[Data entries]
┄┄┄┄┄┄┄┄┄┄┄┄┄┄┄┄┄┄┄┄

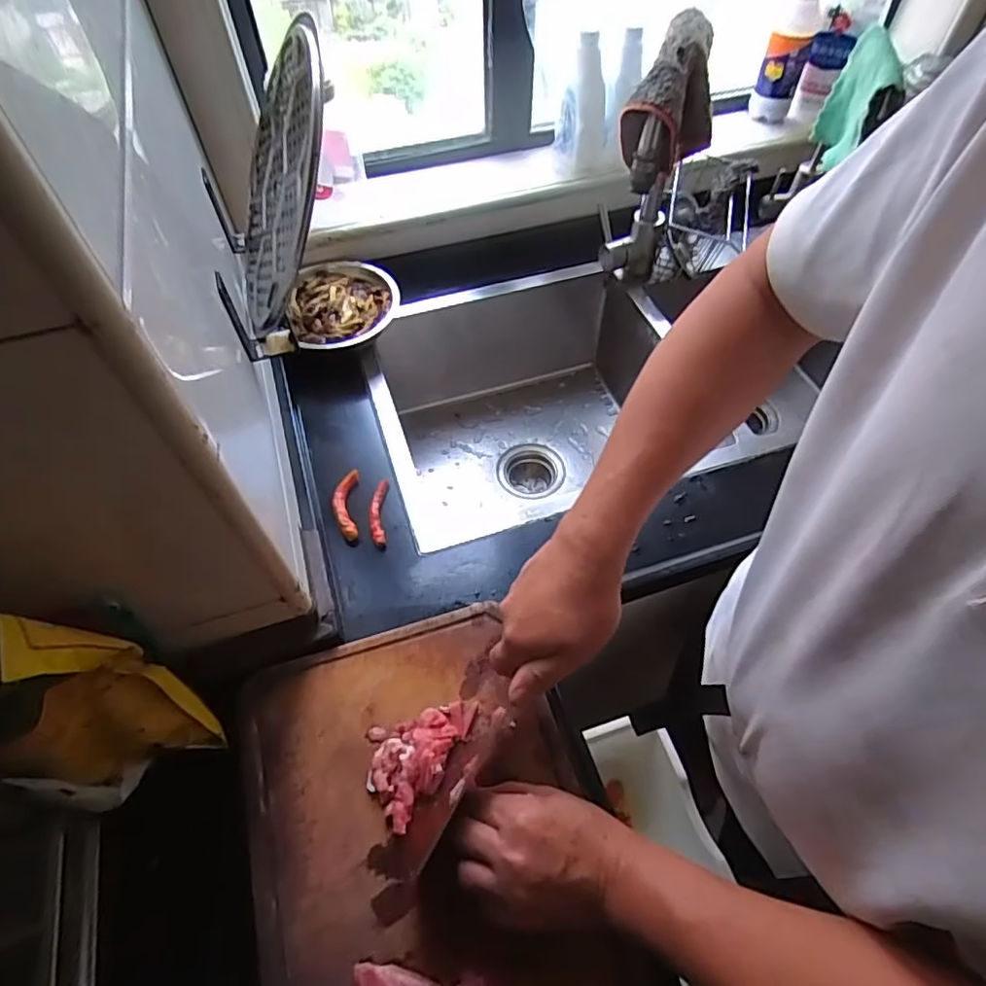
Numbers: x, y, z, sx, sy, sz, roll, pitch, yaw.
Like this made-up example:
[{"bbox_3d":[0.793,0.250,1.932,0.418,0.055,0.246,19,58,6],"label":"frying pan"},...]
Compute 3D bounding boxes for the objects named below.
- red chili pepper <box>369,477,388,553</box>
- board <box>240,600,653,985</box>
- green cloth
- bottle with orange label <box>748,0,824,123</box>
[{"bbox_3d":[-0.130,0.023,0.678,0.019,0.014,0.087,-3,56,-2],"label":"red chili pepper"},{"bbox_3d":[-0.043,0.296,0.466,0.274,0.023,0.405,-16,58,-11],"label":"board"},{"bbox_3d":[0.439,-0.472,0.721,0.027,0.139,0.129,7,56,5],"label":"green cloth"},{"bbox_3d":[0.447,-0.664,0.905,0.061,0.168,0.077,20,58,13],"label":"bottle with orange label"}]

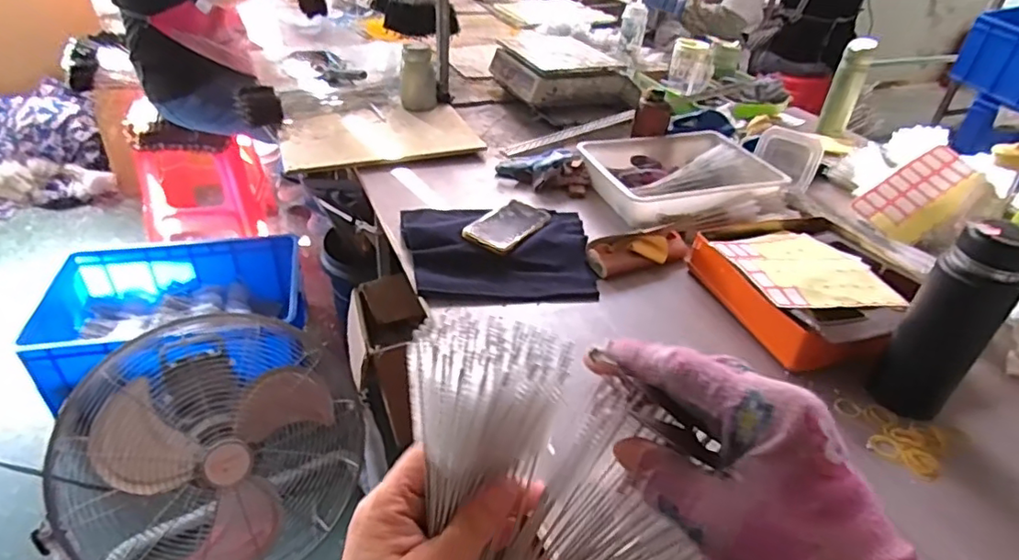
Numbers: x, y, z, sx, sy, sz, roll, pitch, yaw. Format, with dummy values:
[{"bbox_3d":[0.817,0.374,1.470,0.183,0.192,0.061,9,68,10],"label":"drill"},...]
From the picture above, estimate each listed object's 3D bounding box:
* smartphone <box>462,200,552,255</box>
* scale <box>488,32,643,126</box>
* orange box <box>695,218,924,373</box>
[{"bbox_3d":[0.002,-0.089,0.934,0.078,0.013,0.169,30,38,17],"label":"smartphone"},{"bbox_3d":[0.125,-0.507,1.419,0.267,0.103,0.287,-14,39,-24],"label":"scale"},{"bbox_3d":[0.428,0.003,0.844,0.256,0.067,0.317,-5,36,-13],"label":"orange box"}]

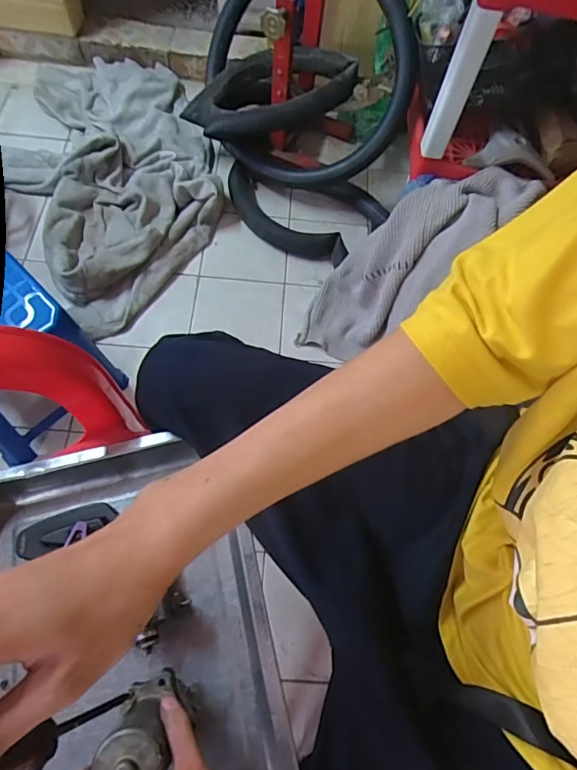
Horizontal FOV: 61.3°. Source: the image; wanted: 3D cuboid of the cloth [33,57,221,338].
[{"bbox_3d":[-0.399,-0.556,1.217,0.408,0.084,0.914,-13,67,-9],"label":"cloth"}]

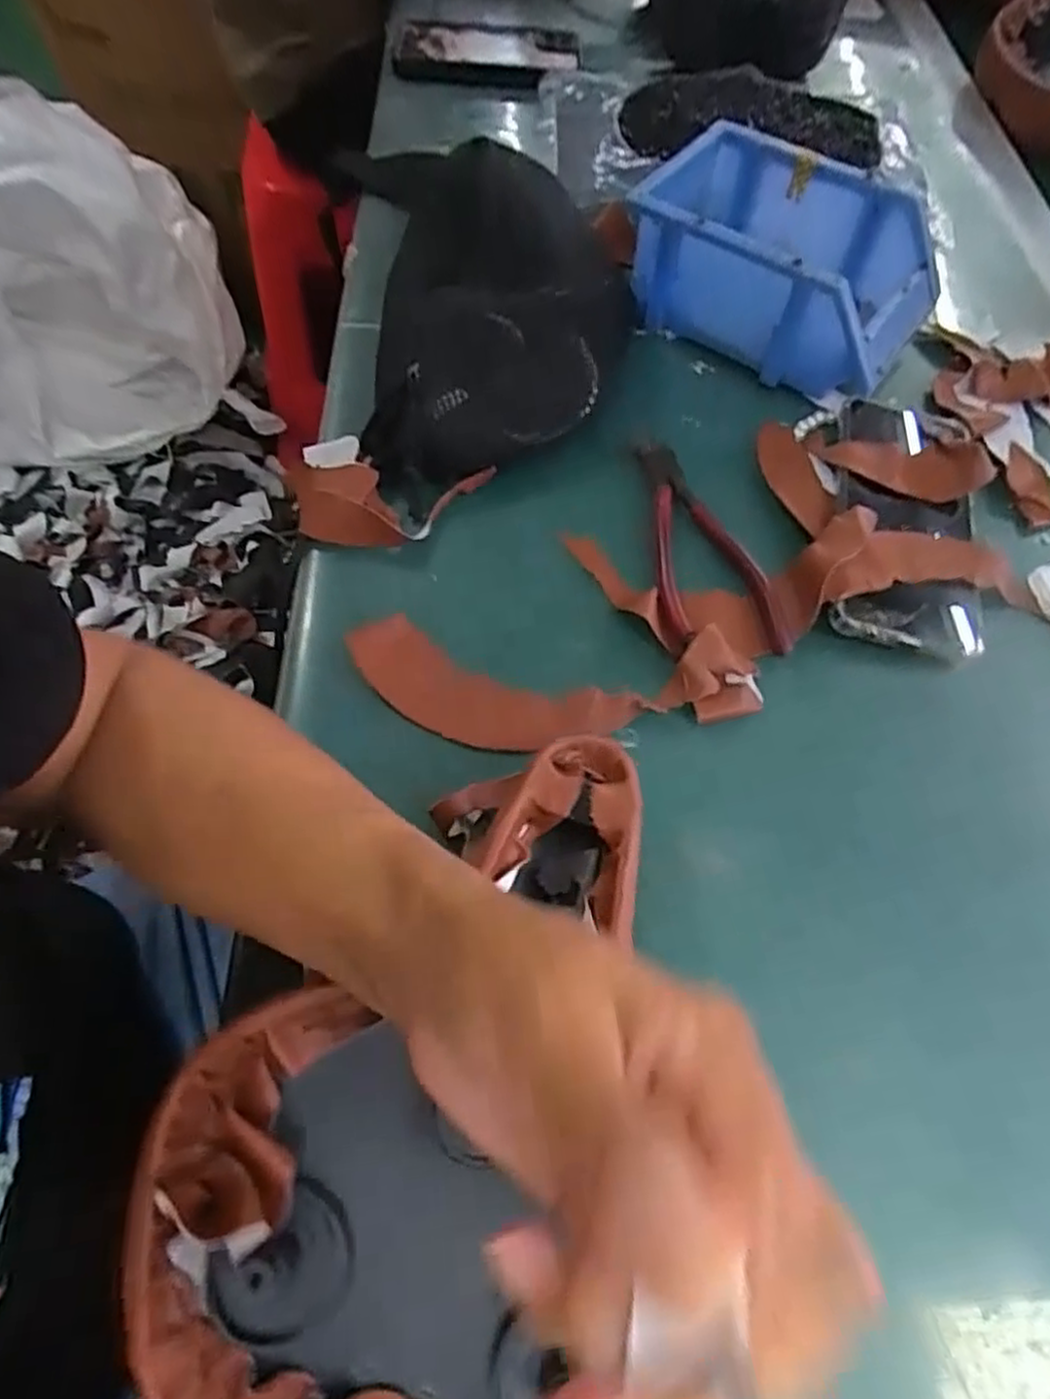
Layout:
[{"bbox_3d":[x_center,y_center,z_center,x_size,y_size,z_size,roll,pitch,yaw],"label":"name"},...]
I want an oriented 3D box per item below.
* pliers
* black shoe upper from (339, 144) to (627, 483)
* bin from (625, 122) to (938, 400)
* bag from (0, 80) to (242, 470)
[{"bbox_3d":[0.093,-0.088,0.396,0.060,0.021,0.141,-7,63,-6],"label":"pliers"},{"bbox_3d":[-0.016,-0.243,0.448,0.170,0.066,0.244,-6,63,-5],"label":"black shoe upper"},{"bbox_3d":[0.164,-0.279,0.470,0.179,0.067,0.127,36,66,15],"label":"bin"},{"bbox_3d":[-0.777,-0.648,1.148,0.466,0.372,0.539,-39,70,-20],"label":"bag"}]

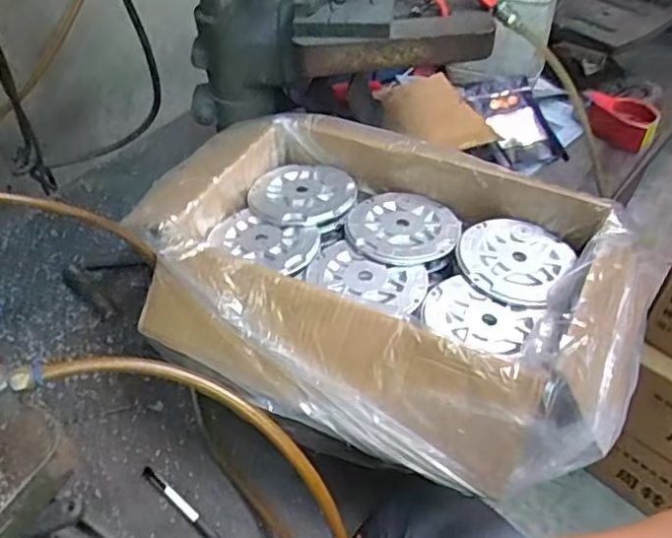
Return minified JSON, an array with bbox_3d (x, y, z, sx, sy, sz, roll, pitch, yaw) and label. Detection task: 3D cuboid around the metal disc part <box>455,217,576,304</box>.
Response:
[{"bbox_3d":[0.202,-0.016,0.723,0.116,0.013,0.127,-2,46,2],"label":"metal disc part"}]

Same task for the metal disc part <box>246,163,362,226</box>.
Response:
[{"bbox_3d":[-0.043,-0.099,0.824,0.127,0.012,0.129,-2,46,2],"label":"metal disc part"}]

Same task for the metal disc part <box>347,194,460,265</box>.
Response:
[{"bbox_3d":[0.082,-0.053,0.772,0.133,0.011,0.122,-2,46,2],"label":"metal disc part"}]

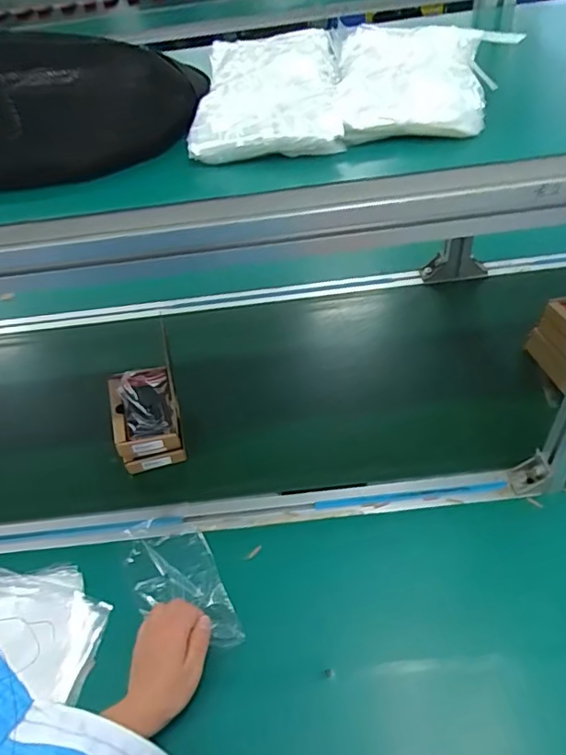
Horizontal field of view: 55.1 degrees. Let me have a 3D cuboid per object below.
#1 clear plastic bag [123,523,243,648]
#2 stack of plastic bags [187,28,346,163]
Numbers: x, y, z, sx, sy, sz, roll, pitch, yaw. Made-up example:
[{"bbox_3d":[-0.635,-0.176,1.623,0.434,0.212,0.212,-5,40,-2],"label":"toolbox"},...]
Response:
[{"bbox_3d":[-0.123,0.241,0.638,0.096,0.014,0.187,-27,47,-8],"label":"clear plastic bag"},{"bbox_3d":[-0.013,-0.251,0.470,0.116,0.049,0.173,-3,47,4],"label":"stack of plastic bags"}]

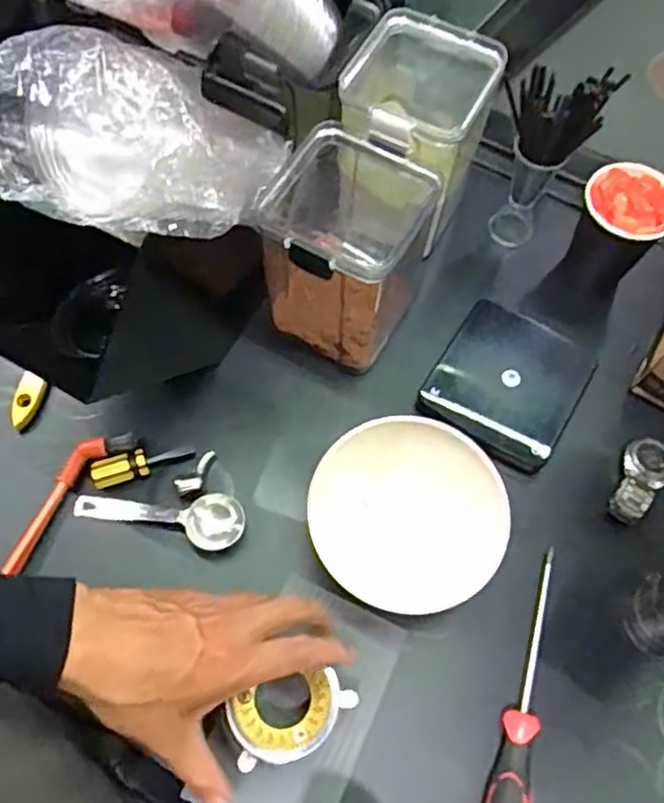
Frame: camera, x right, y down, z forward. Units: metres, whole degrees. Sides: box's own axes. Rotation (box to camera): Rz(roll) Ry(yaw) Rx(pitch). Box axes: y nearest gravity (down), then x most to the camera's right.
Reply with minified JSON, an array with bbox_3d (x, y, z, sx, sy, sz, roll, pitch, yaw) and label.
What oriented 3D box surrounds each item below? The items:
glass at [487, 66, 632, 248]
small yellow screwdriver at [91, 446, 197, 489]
[{"bbox_3d":[0.174,-0.206,0.590,0.049,0.184,0.062,-34,72,-16],"label":"glass"},{"bbox_3d":[-0.151,0.051,0.553,0.079,0.025,0.021,-11,67,-8],"label":"small yellow screwdriver"}]

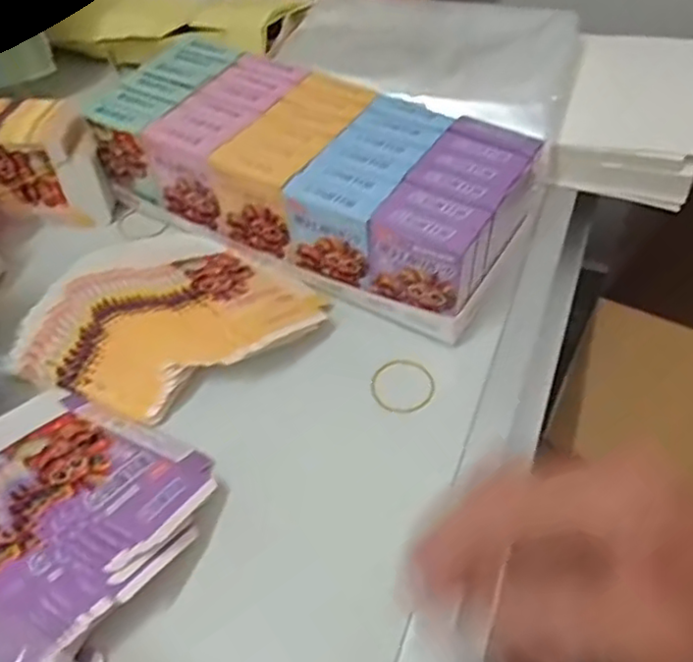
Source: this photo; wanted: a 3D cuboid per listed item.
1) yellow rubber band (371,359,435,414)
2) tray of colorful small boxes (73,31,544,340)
[{"bbox_3d":[0.039,0.037,0.462,0.041,0.004,0.041,-3,61,6],"label":"yellow rubber band"},{"bbox_3d":[-0.031,-0.128,0.532,0.330,0.092,0.148,23,58,21],"label":"tray of colorful small boxes"}]

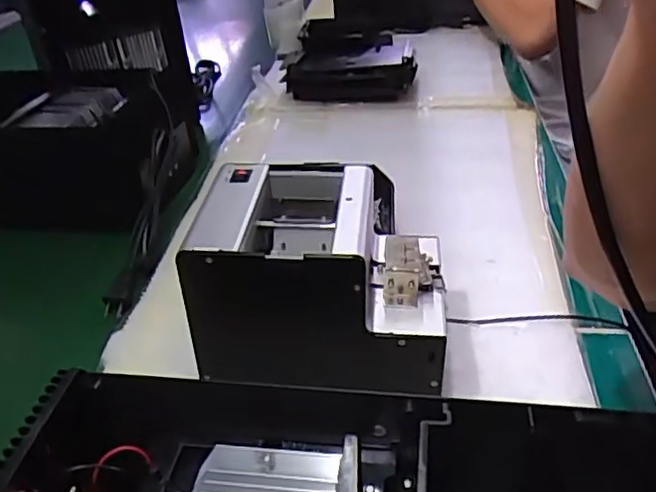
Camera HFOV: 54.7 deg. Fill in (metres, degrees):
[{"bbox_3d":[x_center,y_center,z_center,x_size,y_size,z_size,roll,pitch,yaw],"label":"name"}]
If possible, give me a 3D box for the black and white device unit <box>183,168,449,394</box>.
[{"bbox_3d":[-0.003,0.029,0.485,0.176,0.140,0.122,0,33,8],"label":"black and white device unit"}]

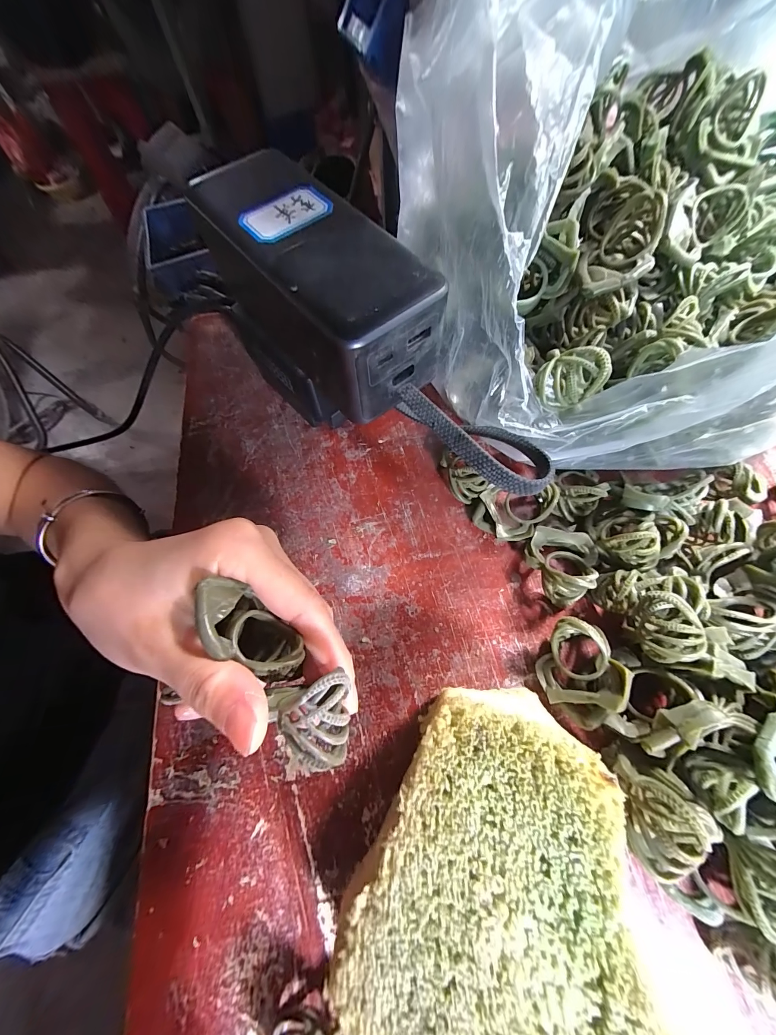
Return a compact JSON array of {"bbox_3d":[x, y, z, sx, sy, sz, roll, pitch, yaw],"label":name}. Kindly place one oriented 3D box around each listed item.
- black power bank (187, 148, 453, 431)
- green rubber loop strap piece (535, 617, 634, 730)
[{"bbox_3d":[-0.036,-0.106,0.153,0.050,0.056,0.123,-41,72,-12],"label":"black power bank"},{"bbox_3d":[0.086,0.070,0.151,0.029,0.028,0.041,16,69,10],"label":"green rubber loop strap piece"}]

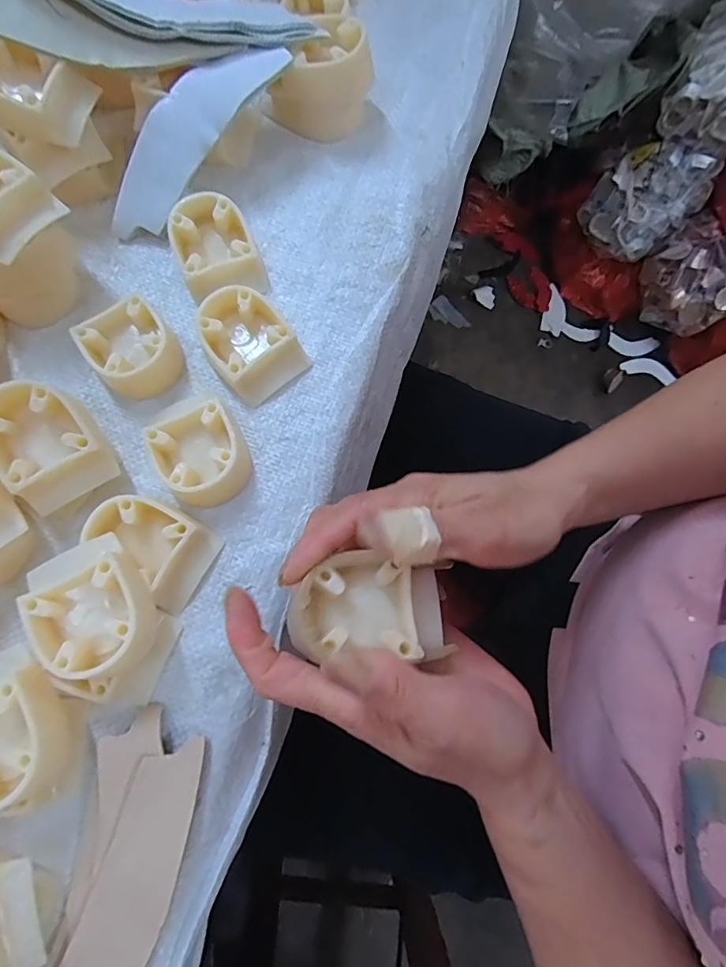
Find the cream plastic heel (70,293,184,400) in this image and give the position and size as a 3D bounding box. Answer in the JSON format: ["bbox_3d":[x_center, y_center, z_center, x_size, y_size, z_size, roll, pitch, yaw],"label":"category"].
[{"bbox_3d":[-0.130,-0.076,0.273,0.045,0.021,0.048,-36,82,-9],"label":"cream plastic heel"}]

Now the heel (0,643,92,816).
[{"bbox_3d":[-0.161,0.115,0.220,0.050,0.039,0.070,-25,81,-7],"label":"heel"}]

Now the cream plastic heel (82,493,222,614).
[{"bbox_3d":[-0.111,0.034,0.249,0.057,0.024,0.045,29,78,3],"label":"cream plastic heel"}]

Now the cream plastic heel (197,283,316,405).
[{"bbox_3d":[-0.064,-0.080,0.274,0.048,0.025,0.056,-35,82,-9],"label":"cream plastic heel"}]

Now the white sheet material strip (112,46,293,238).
[{"bbox_3d":[-0.102,-0.204,0.280,0.137,0.018,0.034,-45,81,9],"label":"white sheet material strip"}]

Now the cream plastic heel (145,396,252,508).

┄┄┄┄┄┄┄┄┄┄┄┄┄┄┄┄┄┄┄┄

:: Work to be completed ::
Using the entries above, write out exactly the lines from the one with "- green cloth" through the one with "to (938, 400)", ends included. Leave out any pictures.

:: Answer to this problem ::
- green cloth
- bottle with orange label <box>748,0,824,123</box>
[{"bbox_3d":[-0.130,0.023,0.678,0.019,0.014,0.087,-3,56,-2],"label":"red chili pepper"},{"bbox_3d":[-0.043,0.296,0.466,0.274,0.023,0.405,-16,58,-11],"label":"board"},{"bbox_3d":[0.439,-0.472,0.721,0.027,0.139,0.129,7,56,5],"label":"green cloth"},{"bbox_3d":[0.447,-0.664,0.905,0.061,0.168,0.077,20,58,13],"label":"bottle with orange label"}]

Numbers: x, y, z, sx, sy, sz, roll, pitch, yaw. Format, with dummy values:
[{"bbox_3d":[0.817,0.374,1.470,0.183,0.192,0.061,9,68,10],"label":"drill"},...]
From the picture above, estimate each listed object's 3D bounding box:
* smartphone <box>462,200,552,255</box>
* scale <box>488,32,643,126</box>
* orange box <box>695,218,924,373</box>
[{"bbox_3d":[0.002,-0.089,0.934,0.078,0.013,0.169,30,38,17],"label":"smartphone"},{"bbox_3d":[0.125,-0.507,1.419,0.267,0.103,0.287,-14,39,-24],"label":"scale"},{"bbox_3d":[0.428,0.003,0.844,0.256,0.067,0.317,-5,36,-13],"label":"orange box"}]

Horizontal FOV: 61.3°. Source: the image; wanted: 3D cuboid of the cloth [33,57,221,338].
[{"bbox_3d":[-0.399,-0.556,1.217,0.408,0.084,0.914,-13,67,-9],"label":"cloth"}]

Layout:
[{"bbox_3d":[x_center,y_center,z_center,x_size,y_size,z_size,roll,pitch,yaw],"label":"name"},...]
I want an oriented 3D box per item below.
* pliers
* black shoe upper from (339, 144) to (627, 483)
* bin from (625, 122) to (938, 400)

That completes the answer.